(Given text Opens)

# Forum Home Renovation The Garden Shed  Moving a small cedar shed

## ToneG

It is possible to move  small ceder shed (2.8 m x 1.9 m, 2.3 m high) in one piece, without dismantling and re-assembling?. I need to move it (about 15 m ) while we demolish the existing house, and put it down on a new concrete slab or raised bearer and joist timber floor. 
I was thinking to brace each corner internally with some timber at a 45 degree angle, and then make some additional bracing across the 2.8 m length of the shed, at about shoulder height, and (with a few helpers) just pick it up using this internal cross bracing and carry it across the lawn, after removing the bolts holding it to the current slab floor. 
Is this a crazy idea? While the shed framing is pretty solid (structural pine), the lining is just thin cedar cladding, so I'm expecting it won't weigh a huge amount. 
Or any better suggestions?

----------


## OBBob

It might be heavier than it looks.  I guess undoing the bolts and seeing if an end can be lifted will give you the answer. I wanted to do this year's ago on an existing shed but it ended up be pulled down as it was much heavier than it looked,  although yours does look like newer/lighter materials.

----------


## ToneG

Thanks OBBob, 
Good idea -if we can't lift up one end we'll have to pull it apart. 
Also thoght about rigging up some wheels, but pushing it across the lawn won;t be easy...
Cheers.

----------


## OBBob

I've successfully moved large beams alone by using a series of round treated pine logs.  If the shed was fairly stiff and had solid bottom plates that might be feasible (if you can lift it).  Nothing like a challenge!

----------


## Renopa

We moved a shed about that size some years ago rolling it to the new location on bore casing...found some lying in the paddock.  Shed was over 100 years old at the time but survived the move without any problems.  It was a mixture of bush timber and rusty iron.  Hope you can be as lucky!

----------


## ToneG

Thanks OBBob and Renopa, 
The idea of rolling it also crossed my mind - I have enough 150 mm round pine posts to do the job. Might be harder to maneuver but also worth trying. Will take some action shots in a few months time.

----------


## OBBob

If you go down this path, you may find you can bolt a timber across one end and use a hydraulic jack to lift it enough to get the rollers under. Obviously you need to be extremely careful you remain well clear but it might save you back.  :Smilie:

----------

(Given text Closes)
(Extracted entries Opens)

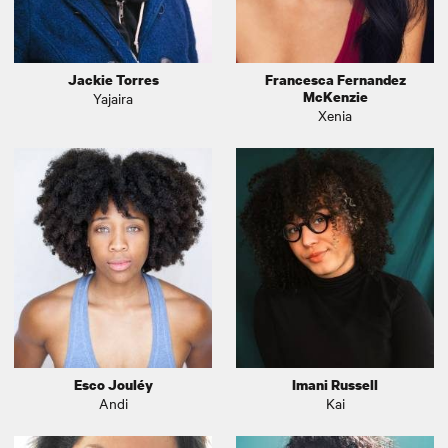
Jackie Torres
Francesca Fernandez
McKenzie
Yajaira
Xenia
Esco Jouléy
Imani Russell
Andi
Kai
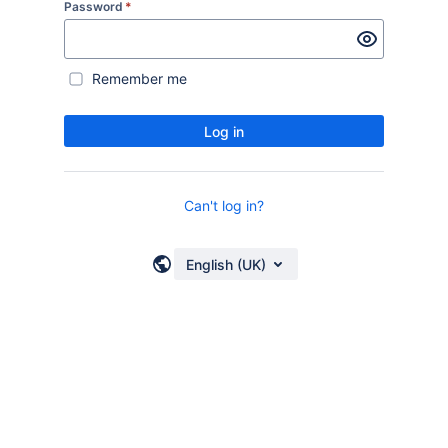
Password
*
Remember me
Log in
Can't log in?
English (UK)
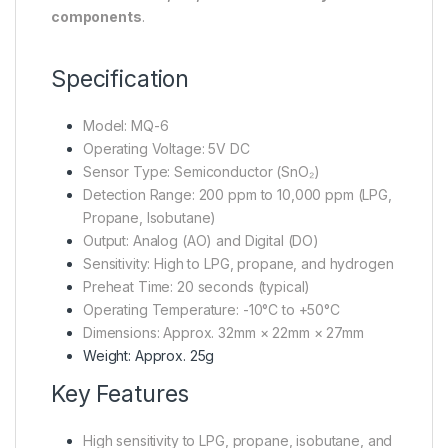
components
.
Specification
Model: MQ-6
Operating Voltage: 5V DC
Sensor Type: Semiconductor (SnO₂)
Detection Range: 200 ppm to 10,000 ppm (LPG,
Propane, Isobutane)
Output: Analog (AO) and Digital (DO)
Sensitivity: High to LPG, propane, and hydrogen
Preheat Time: 20 seconds (typical)
Operating Temperature: -10°C to +50°C
Dimensions: Approx. 32mm × 22mm × 27mm
Weight: Approx. 25g
Key Features
High sensitivity to LPG, propane, isobutane, and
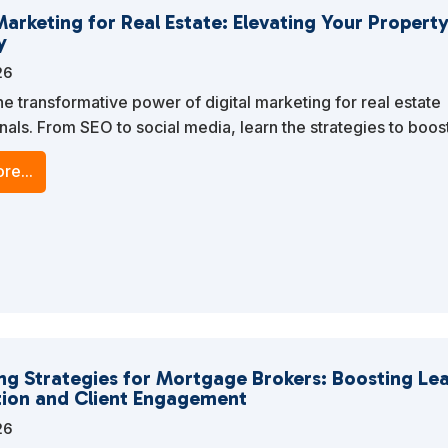
Marketing for Real Estate: Elevating Your Property
y
26
he transformative power of digital marketing for real estate
nals. From SEO to social media, learn the strategies to boos
esence, attract potential buyers, and close more deals.
re...
ng Strategies for Mortgage Brokers: Boosting Le
ion and Client Engagement
26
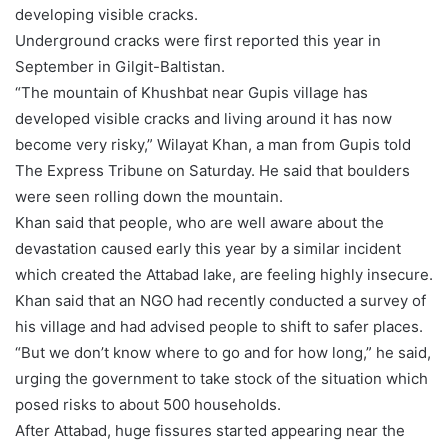
developing visible cracks.
Underground cracks were first reported this year in
September in Gilgit-Baltistan.
“The mountain of Khushbat near Gupis village has
developed visible cracks and living around it has now
become very risky,” Wilayat Khan, a man from Gupis told
The Express Tribune on Saturday. He said that boulders
were seen rolling down the mountain.
Khan said that people, who are well aware about the
devastation caused early this year by a similar incident
which created the Attabad lake, are feeling highly insecure.
Khan said that an NGO had recently conducted a survey of
his village and had advised people to shift to safer places.
“But we don’t know where to go and for how long,” he said,
urging the government to take stock of the situation which
posed risks to about 500 households.
After Attabad, huge fissures started appearing near the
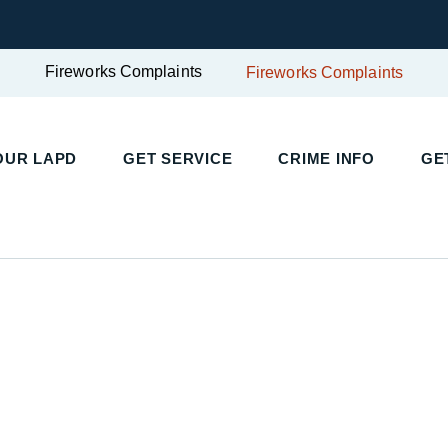
Fireworks Complaints
Fireworks Complaints
UR LAPD
GET SERVICE
CRIME INFO
GET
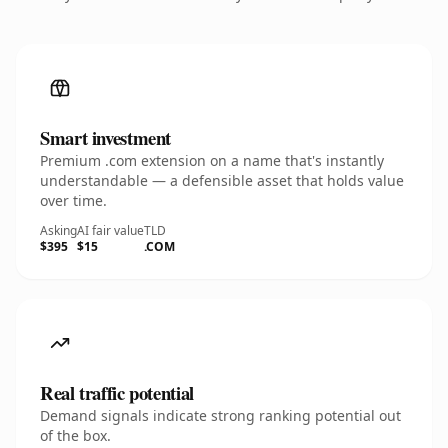
Smart investment
Premium .com extension on a name that's instantly
understandable — a defensible asset that holds value
over time.
Asking
AI fair value
TLD
$395
$15
.COM
Real traffic potential
Demand signals indicate strong ranking potential out
of the box.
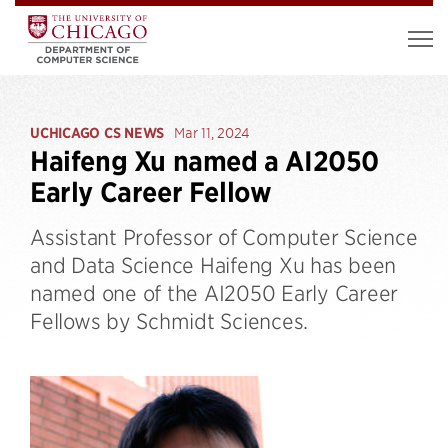
UCHICAGO CS NEWS
Mar 11, 2024
Haifeng Xu named a AI2050
Early Career Fellow
Assistant Professor of Computer Science
and Data Science Haifeng Xu has been
named one of the AI2050 Early Career
Fellows by Schmidt Sciences.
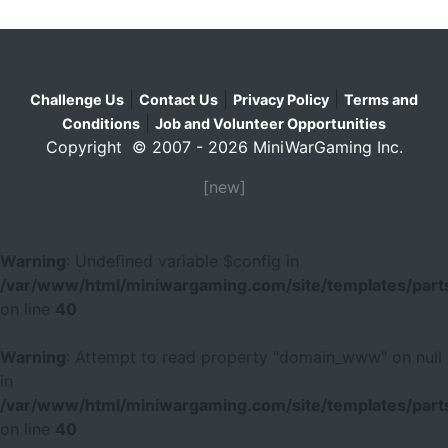
|
|
|
Challenge Us
Contact Us
Privacy Policy
Terms and
|
Conditions
Job and Volunteer Opportunities
Copyright © 2007 - 2026 MiniWarGaming Inc.
[new]
Warning
: Undefined variable $config in
/var/www/html/miniwargaming.com/site/templates/parts
on line
40
Warning
: Attempt to read property "domain_www" on null
in
/var/www/html/miniwargaming.com/site/templates/parts
on line
40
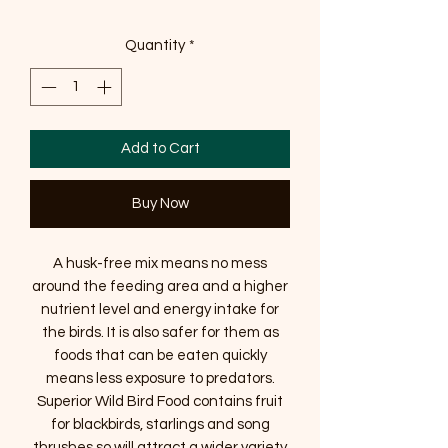
Quantity
*
Add to Cart
Buy Now
A husk-free mix means no mess
around the feeding area and a higher
nutrient level and energy intake for
the birds. It is also safer for them as
foods that can be eaten quickly
means less exposure to predators.
Superior Wild Bird Food contains fruit
for blackbirds, starlings and song
thrushes so will attract a wider variety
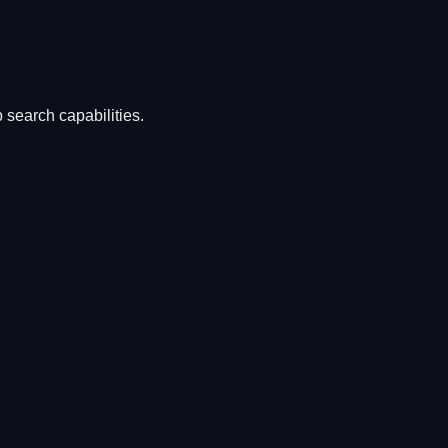
 search capabilities.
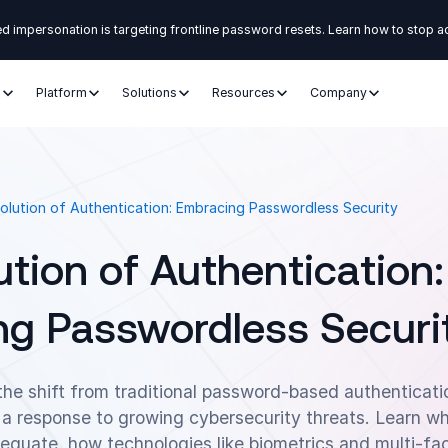
d impersonation is targeting frontline password resets. Learn how to stop a
s
Platform
Solutions
Resources
Company
olution of Authentication: Embracing Passwordless Security
ution of Authentication:
g Passwordless Securi
the shift from traditional password-based authenticat
 a response to growing cybersecurity threats. Learn w
quate, how technologies like biometrics and multi-fac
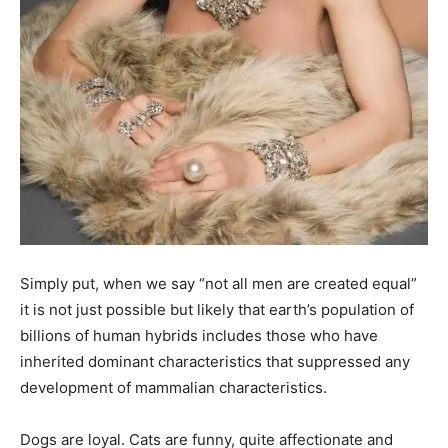
Simply put, when we say “not all men are created equal”
it is not just possible but likely that earth’s population of
billions of human hybrids includes those who have
inherited dominant characteristics that suppressed any
development of mammalian characteristics.
Dogs are loyal. Cats are funny, quite affectionate and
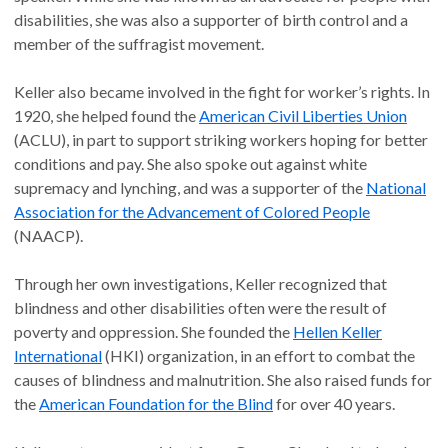
disabilities, she was also a supporter of birth control and a
member of the suffragist movement.
Keller also became involved in the fight for worker’s rights. In
1920, she helped found the
American Civil Liberties Union
(ACLU), in part to support striking workers hoping for better
conditions and pay. She also spoke out against white
supremacy and lynching, and was a supporter of the
National
Association for the Advancement of Colored People
(NAACP).
Through her own investigations, Keller recognized that
blindness and other disabilities often were the result of
poverty and oppression. She founded the
Hellen Keller
International
(HKI) organization, in an effort to combat the
causes of blindness and malnutrition. She also raised funds for
the
American Foundation for the Blind
for over 40 years.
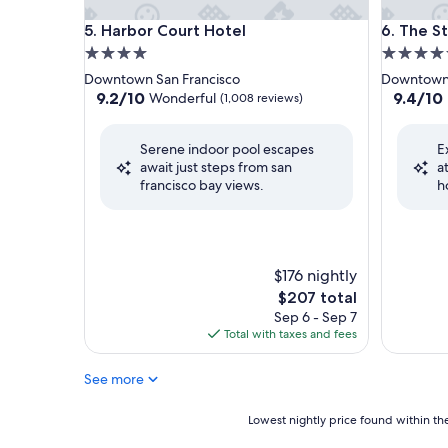
Harbor Court Hotel
The St. R
5. Harbor Court Hotel
6. The St
4.0
5.0
star
star
Downtown San Francisco
Downtown 
property
property
9.2
9.4
9.2/10
9.4/10
Wonderful
(1,008 reviews)
out
out
of
of
Serene indoor pool escapes
E
10,
10,
await just steps from san
a
Wonderful,
Exceptio
francisco bay views.
h
(1,008
(733
reviews)
reviews)
$176 nightly
The
$207 total
price
Sep 6 - Sep 7
is
Total with taxes and fees
$207
See more
Lowest
Lowest nightly price found within the
nightly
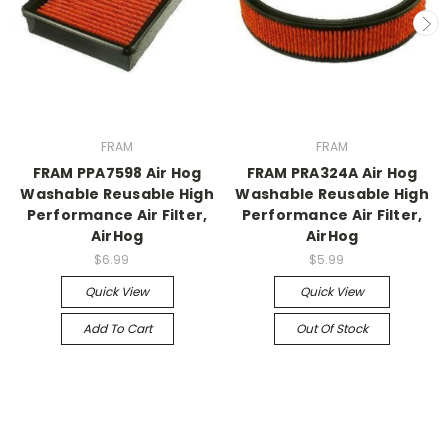
FRAM
FRAM
FRAM PPA7598 Air Hog
FRAM PRA324A Air Hog
Washable Reusable High
Washable Reusable High
Performance Air Filter,
Performance Air Filter,
AirHog
AirHog
$6.99
$5.99
Quick View
Quick View
Add To Cart
Out Of Stock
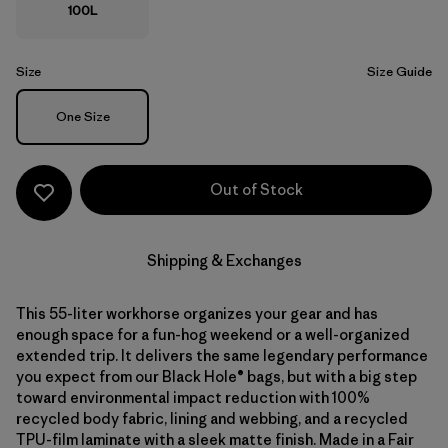
100L
Size
Size Guide
Size
One Size
Out of Stock
Shipping & Exchanges
This 55-liter workhorse organizes your gear and has
enough space for a fun-hog weekend or a well-organized
extended trip. It delivers the same legendary performance
you expect from our Black Hole® bags, but with a big step
toward environmental impact reduction with 100%
recycled body fabric, lining and webbing, and a recycled
TPU-film laminate with a sleek matte finish. Made in a Fair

(Extracted entries Closes)

### Questions
(A) In the shed-moving thread, what size are the round pine posts that ToneG says he has enough of for rolling the shed?
(B) Reproduce the entries from their first line through the line holding "English (UK)", both ends included, leaving out the pictures.

### Answers
(A) 150 mm

(B)
Jackie Torres
Francesca Fernandez
McKenzie
Yajaira
Xenia
Esco Jouléy
Imani Russell
Andi
Kai
Password
*
Remember me
Log in
Can't log in?
English (UK)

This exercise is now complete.